If you're trying to market or improve a product, there's one secret weapon that often gets overlooked: the questions your customers are already asking.
By uncovering the most frequently asked questions (FAQs) about your product, you can eliminate confusion, address objections before they arise, and build trust through transparency. These questions often reveal what people really care about, and what might be holding them back from buying, using, or recommending your product.
Whether you're building a help center, crafting landing page copy, or training your chatbot’ this prompt will give you the insights you need to meet your audience where they are.
Here’s How to Use This Prompt Effectively
Be Specific: Clearly describe your product or service and your ideal customer persona. The more details you provide, the more targeted the questions will be.

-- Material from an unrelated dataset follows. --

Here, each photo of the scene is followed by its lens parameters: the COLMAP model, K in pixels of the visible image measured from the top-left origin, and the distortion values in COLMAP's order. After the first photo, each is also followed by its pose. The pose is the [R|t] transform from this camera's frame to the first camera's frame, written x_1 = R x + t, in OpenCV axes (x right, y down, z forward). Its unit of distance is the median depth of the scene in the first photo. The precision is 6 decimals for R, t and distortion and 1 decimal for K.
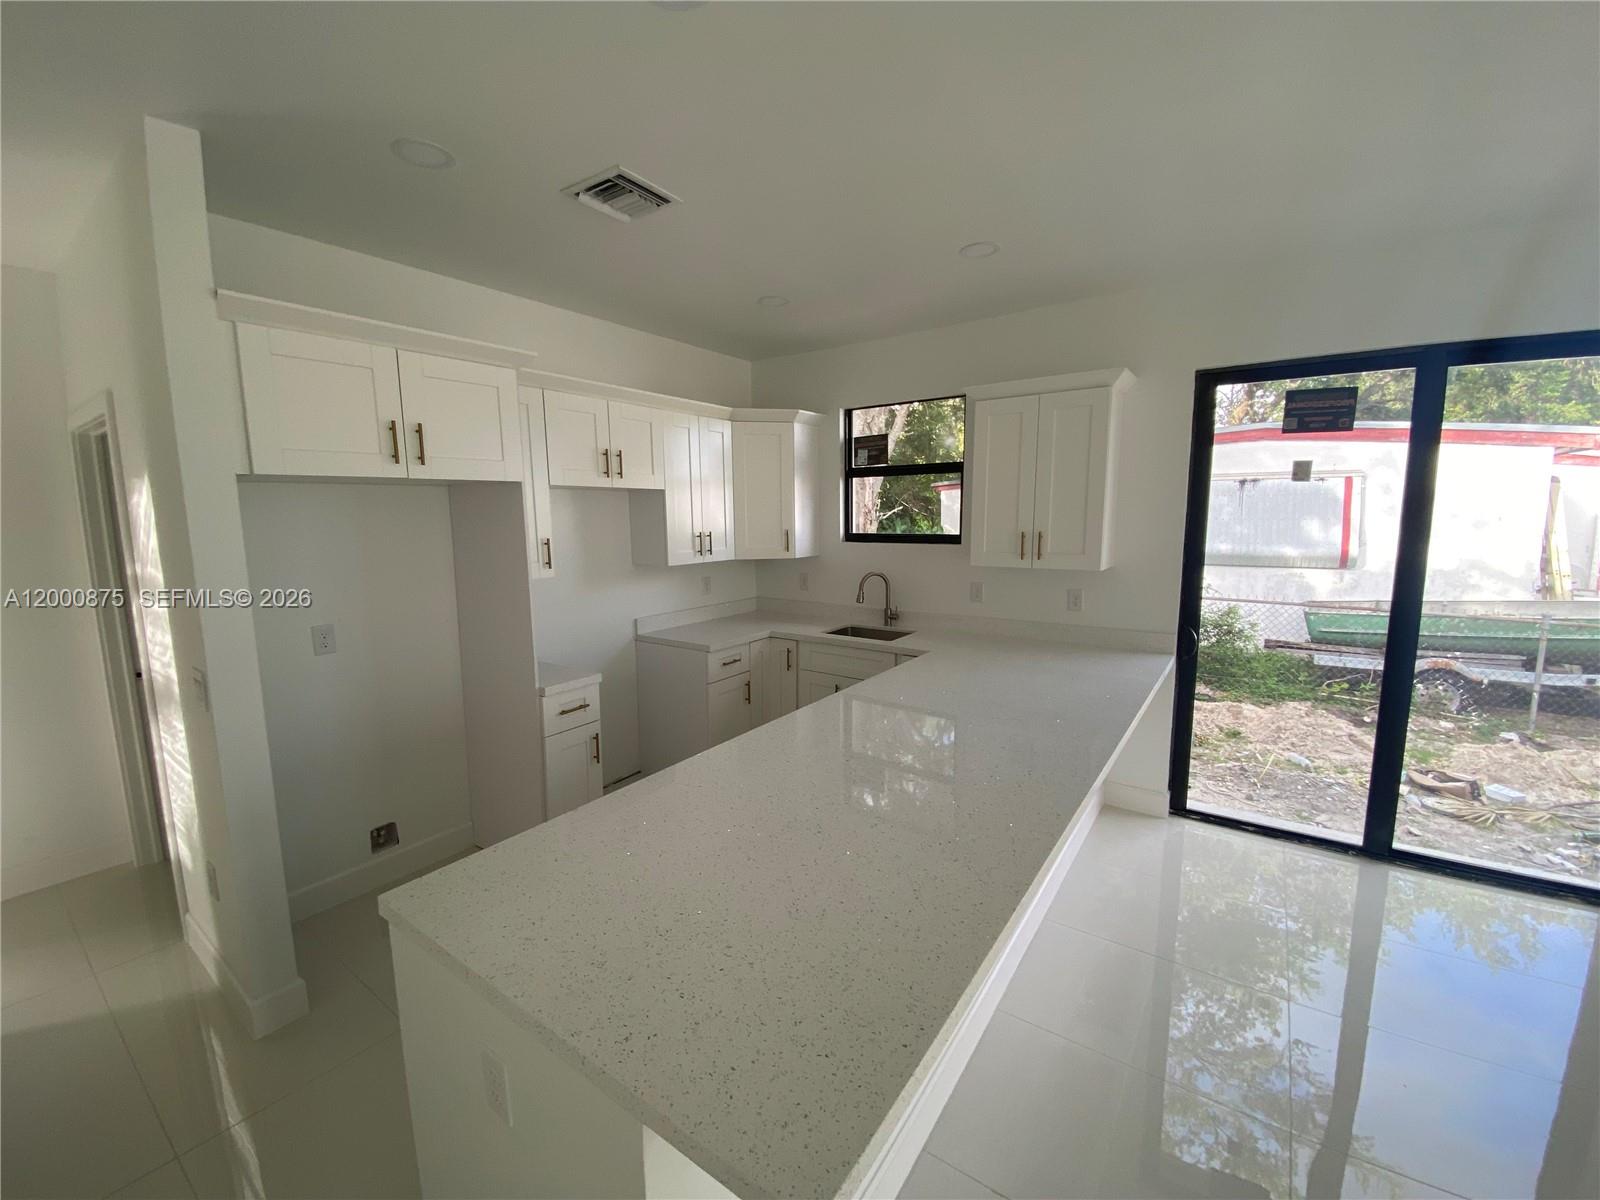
lens RADIAL K [[639.3, 0, 801.0], [0, 639.3, 603.3], [0, 0, 1]] dist [0.001090, -0.012547]
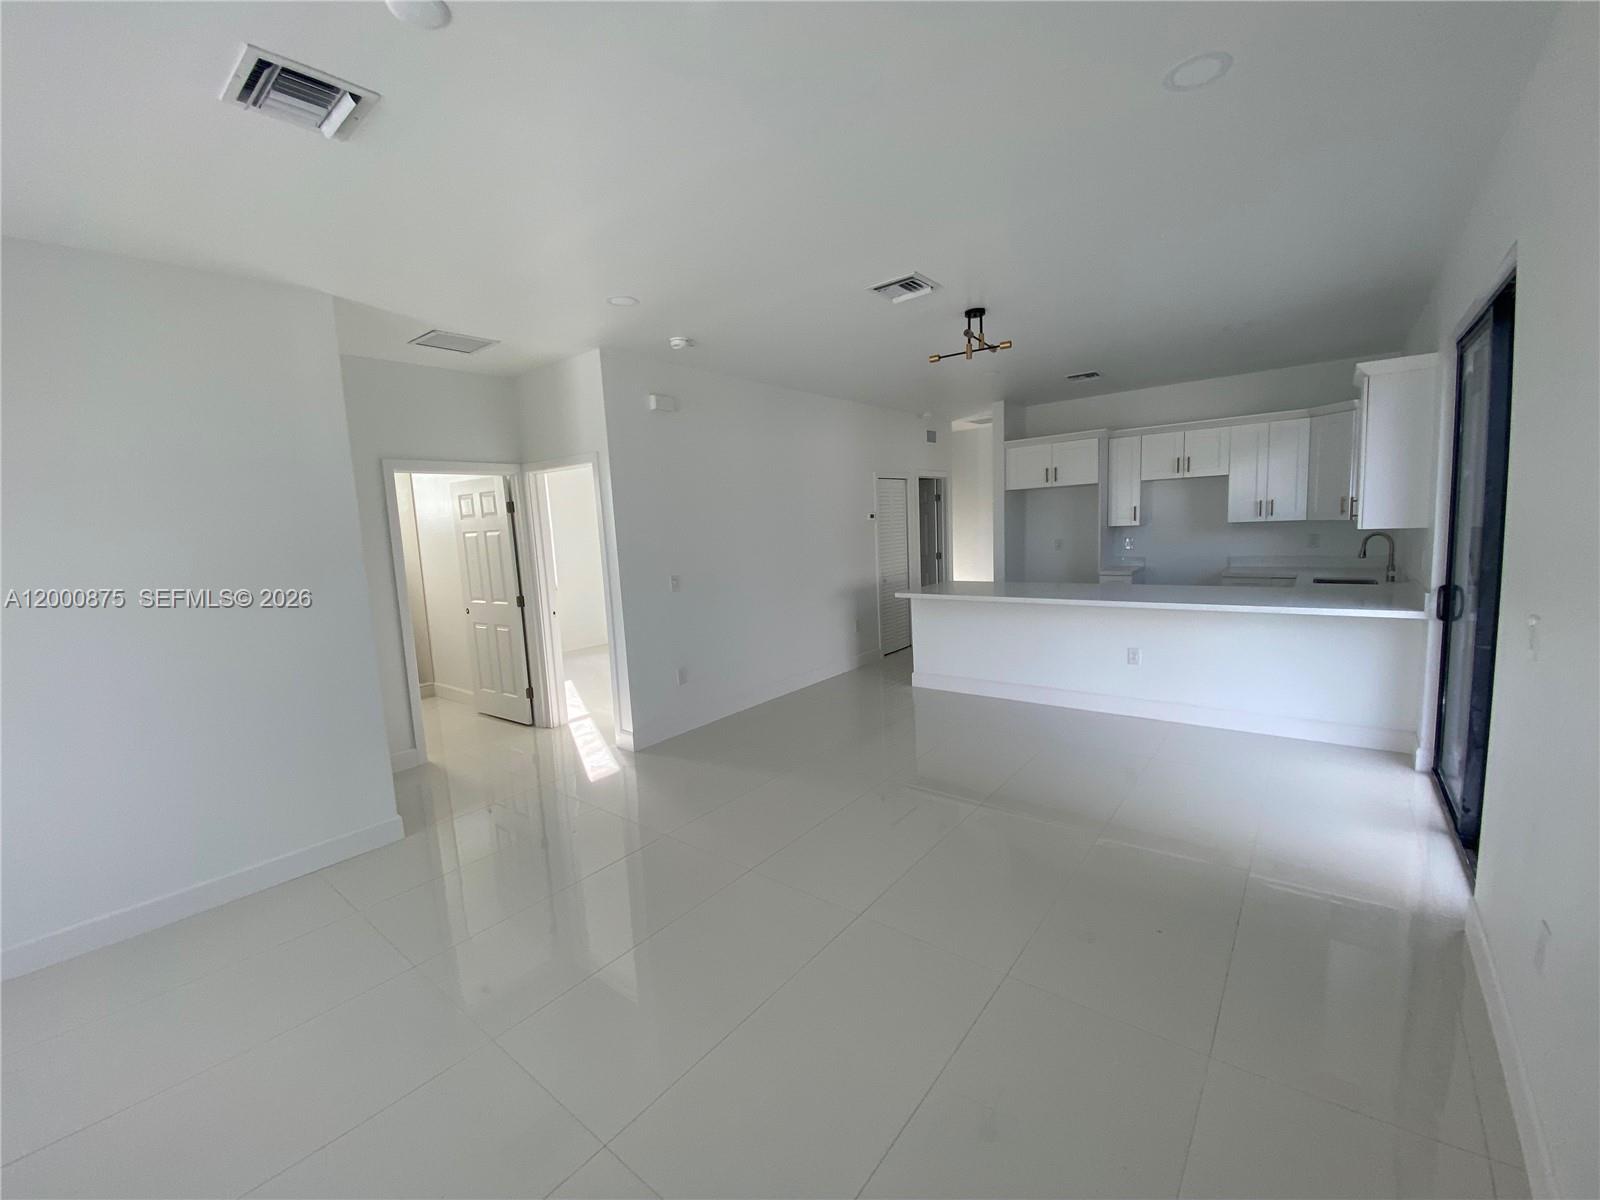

Share Sources: If possible, include links to your product page, help center, customer reviews, or competitor FAQs for context.
Use the Output Across Channels: Add the resulting FAQs to your website, email sequences, chatbot scripts, sales decks, or even social media.
Keep Updating: Revisit this prompt regularly. As your product evolves or your audience grows, new questions will emerge.
Turn FAQs Into Content: Each FAQ can be turned into a blog post, video, or support article—boosting SEO and saving your team time.
💡 Prompts to try:
You are a customer experience strategist. Your task is to identify the top 10 most frequently asked questions (FAQs) about the following product: [Insert product name, product description, and key features] The product is designed for [insert target audience: e.g., busy parents, small business owners, SaaS founders].
Use available product information, industry context, and common user behavior to anticipate what customers are likely to ask. For each question, provide:
-A concise, clear answer written in customer-friendly language
-A short note explaining why this question is important or frequently asked
-Include a brief explanation or suggested answer for each FAQ.
-Recommend where each FAQ could be used (e.g., landing page, onboarding email, chatbot, help center).
-If applicable, suggest links or references to existing support pages or product documentation that could answer each question in more depth.
Make sure the final list reflects a mix of pre-purchase concerns, usage questions, and troubleshooting or support topics. Prioritize clarity, empathy, and relevance.